S’il ne s’agissait que de rendre justice à quelques centaines de survivants de la Shoah résidant aux États-Unis ou aujourd’hui citoyens américains, il aurait été beaucoup plus sage et beaucoup plus simple, comme je l’ai proposé, et l’idée a été reprise par M. Asensi, d’élargir à leur profit le décret précité de 2000, qui prévoit l’indemnisation des déportés et de leurs ayants droit. Dans ce cas, les personnes concernées auraient pu simplement faire valoir leurs droits en s’adressant aux services consulaires français situés sur le territoire américain.

Si cette formule n’a pas été retenue par M. Fabius et si vous avez voulu négocier et signer un mauvais accord, c’est que vous craigniez que l’indemnisation morale n’éteigne pas les poursuites, voire les offensives législatives lancées périodiquement contre la SNCF devant les tribunaux ou les différentes assemblées législatives des États fédérés, voire du Congrès américain.

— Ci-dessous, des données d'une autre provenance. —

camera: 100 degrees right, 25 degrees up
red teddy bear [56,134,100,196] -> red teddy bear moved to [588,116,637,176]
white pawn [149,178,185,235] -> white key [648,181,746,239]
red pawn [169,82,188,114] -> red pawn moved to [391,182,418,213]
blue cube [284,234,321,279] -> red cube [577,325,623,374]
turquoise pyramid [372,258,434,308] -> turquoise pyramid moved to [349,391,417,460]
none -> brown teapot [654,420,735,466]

Ce que vous avez voulu essayer d’acheter, je le répète, de votre propre aveu, et à la demande, semble-t-il, pressante de la direction de la SNCF, c’est l’engagement du Gouvernement américain de bloquer le harcèlement juridique et législatif dont ont pu faire l’objet nos entités juridiques sur le territoire américain.

Sur le principe, la promotion, voire la défense des intérêts de la SNCF aux États-Unis, le soutien de son développement éventuel à l’avenir – je pense notamment au projet de vente de trains à grande vitesse dans certains États fédérés, sujet sur lequel j’ai eu moi-même à travailler lorsque j’étais en charge du commerce extérieur –, nous ne pourrons bien sûr que nous retrouver, mais fallait-il pour autant, et c’est la question clé, payer un tel objectif au prix fort, au prix de ce qui revient à une forme d’abaissement national ?

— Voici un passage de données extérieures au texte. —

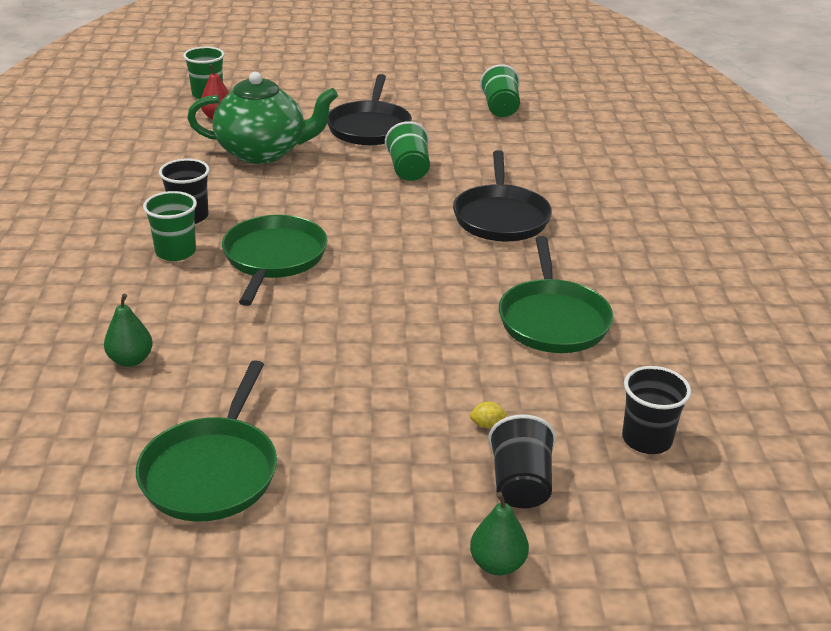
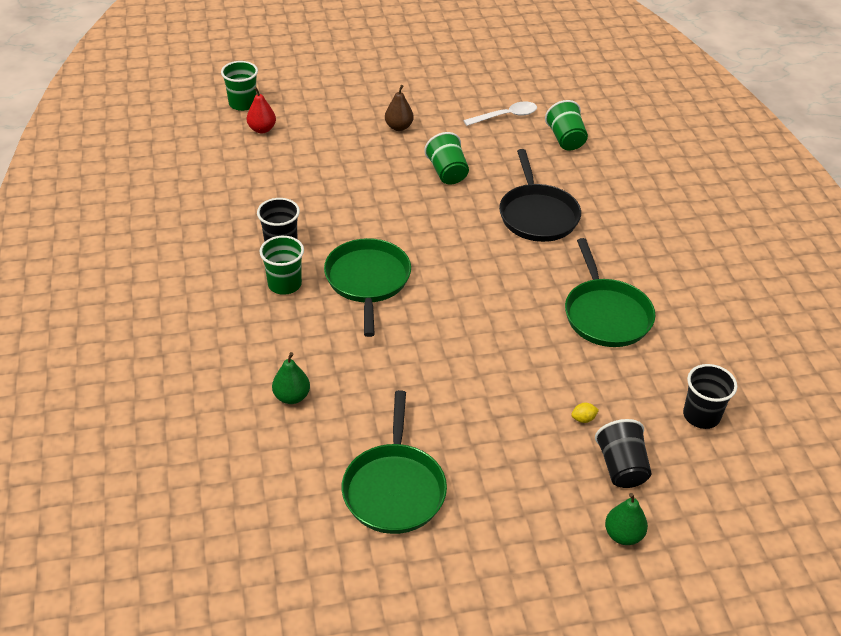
camera: 10 degrees left, 10 degrees up
green teapot [187,72,338,164] -> none
black pan [327,74,412,145] -> brown pear [385,85,414,131]
green cup [480,64,520,117] -> green cup moved to [545,100,588,151]
none -> white spoon [463,102,537,126]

Comme M. Fabius l’a lui-même rappelé dans la lettre qu’il m’a adressée le 3 juin dernier, c’est la France qui a pris l’initiative de cet accord, en acceptant donc de capituler pour prévenir toute menace des avocats ou de certains législateurs américains, dont d’éminents collègues de M. Fabius comme Hillary Clinton ou son homologue actuel, John Kerry.

En essayant d’acheter cette « paix juridique durable » et en inscrivant même cette notion dans le texte de l’accord, vous avez en réalité fait deux choses. Vous avez d’abord implicitement accepté l’idée que nous étions en guerre économique avec les États-Unis et qu’ayant perdu cette guerre, vous entendiez essayer d’acheter la paix.